The climate crisis is looming large for young people. Teenagers like Greta Thunberg inspire kids around the globe to take part in political activism. Then, there are people who look for solutions like Fionn Ferreira, an 18-year-old Irish wunderkind, that won the grand prize at the 2019 Google Science Fair for creating a brilliant method to remove microplastics from the oceans.
Ferreira's project used a novel and effective methodology for removing ocean plastics. He used magnets to attract microplastics from water. This project found that a magnetic liquid called ferrofluid attracted the small plastic particles and removed them from the water. After almost a thousand tests, his device successfully removed about 88% of the microplastics from water samples, according to The Irish Times.
The Google Science Fair invited 24 young scientists from all over the world to its Mountain View, California campus to demonstrate their projects. The invitees were selected from a short list of one hundred global entries. Ferreira's grand prize is $50,000 in educational funding.
The idea came to him after he found a rock covered in oil close to his remote coastal town in Ireland's southwest. He noticed tiny bits of plastic stuck to the oil. The small size of microplastics has befuddled scientists looking for ways to remove them from the environment. But Ferreira thought of something.
Those microplastics, less than 5mm long, come from beauty products, various textiles and larger bits of plastic that break down. Because they're so small, they escape water filtration systems and end up polluting waterways. Once in rivers and oceans, marine animals of all sizes end up ingesting them.
They're ending up in humans too. A recent study found that humans eat, on average, over 50,000 pieces of microplastics every year. That number skyrockets for people who mainly drink bottled water, according to EcoWatch.
Since plastic and oil stick together, Ferreira wondered whether the same thing would happen if he used ferrofluid, that helps control vibration in speakers and seals off electronic devices from debris.

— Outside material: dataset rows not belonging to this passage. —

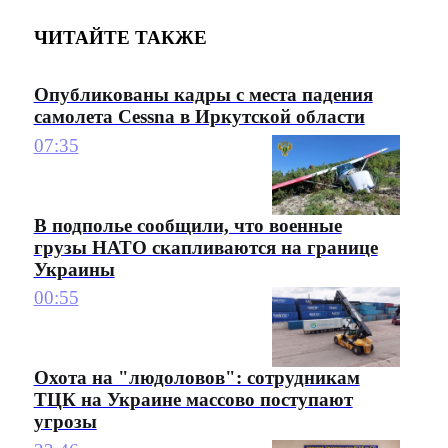
ЧИТАЙТЕ ТАКЖЕ
Опубликованы кадры с места падения
самолета Cessna в Иркутской области
07:35
В подполье сообщили, что военные
грузы НАТО скапливаются на границе
Украины
00:55
Охота на "людоловов": сотрудникам
ТЦК на Украине массово поступают
угрозы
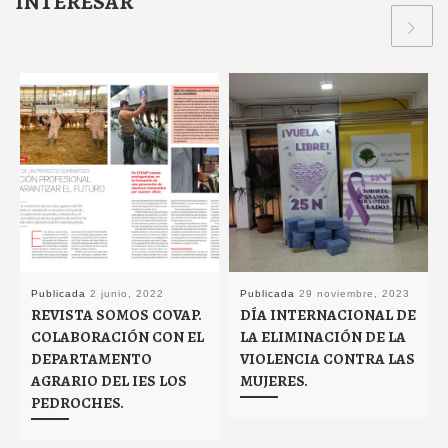
INTERESAR
Publicada
2 junio, 2022
Publicada
29 noviembre, 2023
REVISTA SOMOS COVAP.
DÍA INTERNACIONAL DE
COLABORACIÓN CON EL
LA ELIMINACIÓN DE LA
DEPARTAMENTO
VIOLENCIA CONTRA LAS
AGRARIO DEL IES LOS
MUJERES.
PEDROCHES.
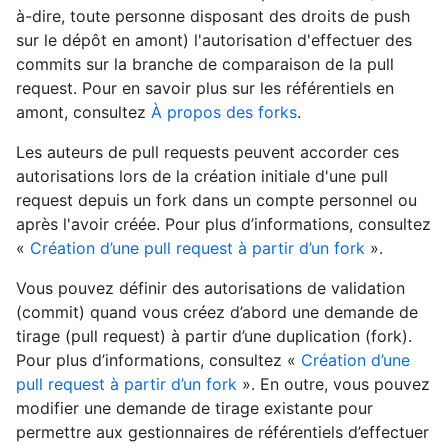
à-dire, toute personne disposant des droits de push
sur le dépôt en amont) l'autorisation d'effectuer des
commits sur la branche de comparaison de la pull
request. Pour en savoir plus sur les référentiels en
amont, consultez
À propos des forks
.
Les auteurs de pull requests peuvent accorder ces
autorisations lors de la création initiale d'une pull
request depuis un fork dans un compte personnel ou
après l'avoir créée. Pour plus d’informations, consultez
«
Création d’une pull request à partir d’un fork
».
Vous pouvez définir des autorisations de validation
(commit) quand vous créez d’abord une demande de
tirage (pull request) à partir d’une duplication (fork).
Pour plus d’informations, consultez «
Création d’une
pull request à partir d’un fork
». En outre, vous pouvez
modifier une demande de tirage existante pour
permettre aux gestionnaires de référentiels d’effectuer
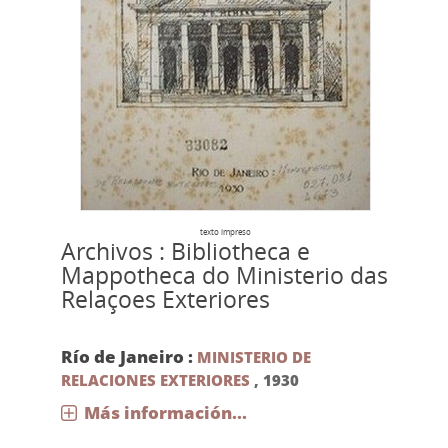
texto impreso
Archivos : Bibliotheca e
Mappotheca do Ministerio das
Relaçoes Exteriores
Río de Janeiro :
MINISTERIO DE
RELACIONES EXTERIORES
,
1930
Más información...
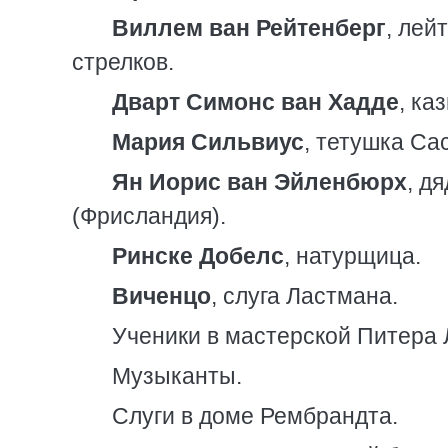
Виллем ван Рейтенберг
, лей
стрелков.
Дварт Симонс ван Хадде
, ка
Мария Сильвиус
, тетушка Са
Ян Иорис ван Эйленбюрх
, д
(Фрисландия).
Ринске Добелс
, натурщица.
Виченцо
, слуга Ластмана.
Ученики в мастерской Питера 
Музыканты.
Слуги в доме Рембрандта.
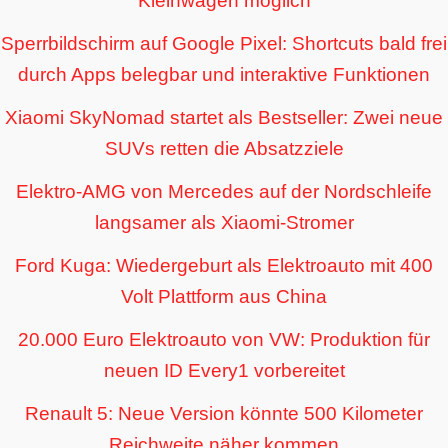
Kleinwagen möglich
Sperrbildschirm auf Google Pixel: Shortcuts bald frei
durch Apps belegbar und interaktive Funktionen
Xiaomi SkyNomad startet als Bestseller: Zwei neue
SUVs retten die Absatzziele
Elektro-AMG von Mercedes auf der Nordschleife
langsamer als Xiaomi-Stromer
Ford Kuga: Wiedergeburt als Elektroauto mit 400
Volt Plattform aus China
20.000 Euro Elektroauto von VW: Produktion für
neuen ID Every1 vorbereitet
Renault 5: Neue Version könnte 500 Kilometer
Reichweite näher kommen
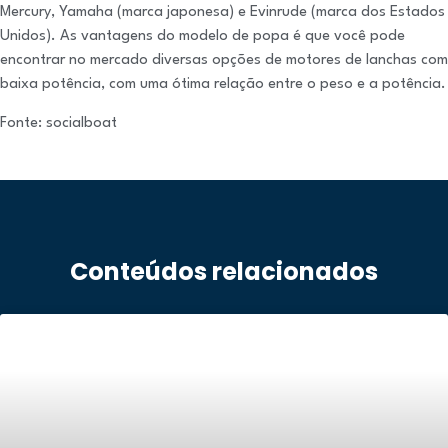
Mercury, Yamaha (marca japonesa) e Evinrude (marca dos Estados
Unidos). As vantagens do modelo de popa é que você pode
encontrar no mercado diversas opções de motores de lanchas com
baixa potência, com uma ótima relação entre o peso e a potência.
Fonte: socialboat
Conteúdos relacionados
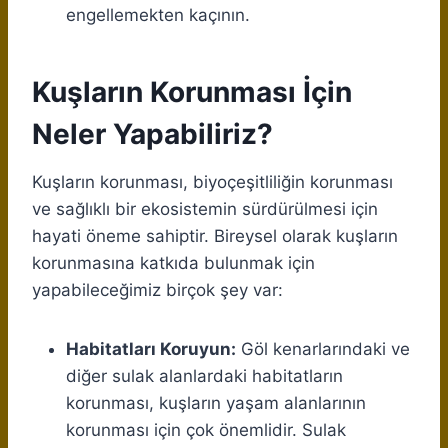
engellemekten kaçının.
Kuşların Korunması İçin
Neler Yapabiliriz?
Kuşların korunması, biyoçeşitliliğin korunması
ve sağlıklı bir ekosistemin sürdürülmesi için
hayati öneme sahiptir. Bireysel olarak kuşların
korunmasına katkıda bulunmak için
yapabileceğimiz birçok şey var:
Habitatları Koruyun:
Göl kenarlarındaki ve
diğer sulak alanlardaki habitatların
korunması, kuşların yaşam alanlarının
korunması için çok önemlidir. Sulak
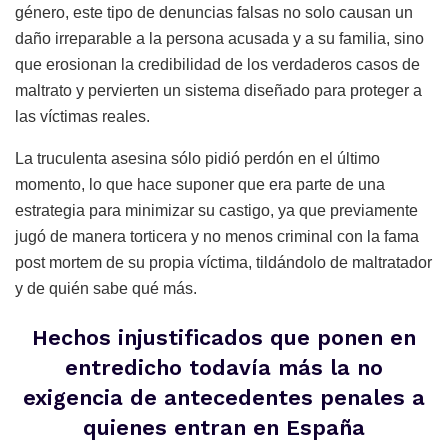
género, este tipo de denuncias falsas no solo causan un
daño irreparable a la persona acusada y a su familia, sino
que erosionan la credibilidad de los verdaderos casos de
maltrato y pervierten un sistema diseñado para proteger a
las víctimas reales.
La truculenta asesina sólo pidió perdón en el último
momento, lo que hace suponer que era parte de una
estrategia para minimizar su castigo, ya que previamente
jugó de manera torticera y no menos criminal con la fama
post mortem de su propia víctima, tildándolo de maltratador
y de quién sabe qué más.
Hechos injustificados que ponen en
entredicho todavía más la no
exigencia de antecedentes penales a
quienes entran en España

Microplastics and ferrofluids have similar properties, so that they attract. For the experiments, shown in this video, Ferreira added ferrofluids to water and stirred in a solution chock full of microplastics. When the microplastics found the ferrofluids, they adhered together. Then, Ferreira dipped a magnet to the solution, which attracted the combined ferrofluids and microplastics. It left behind clear water, according to CNN.
Ferreira is proud of what he made and the prize he received before he headed to the University of Groningen in the Netherlands for college. Nevertheless, he warned that solely removing plastics from the water is not the answer.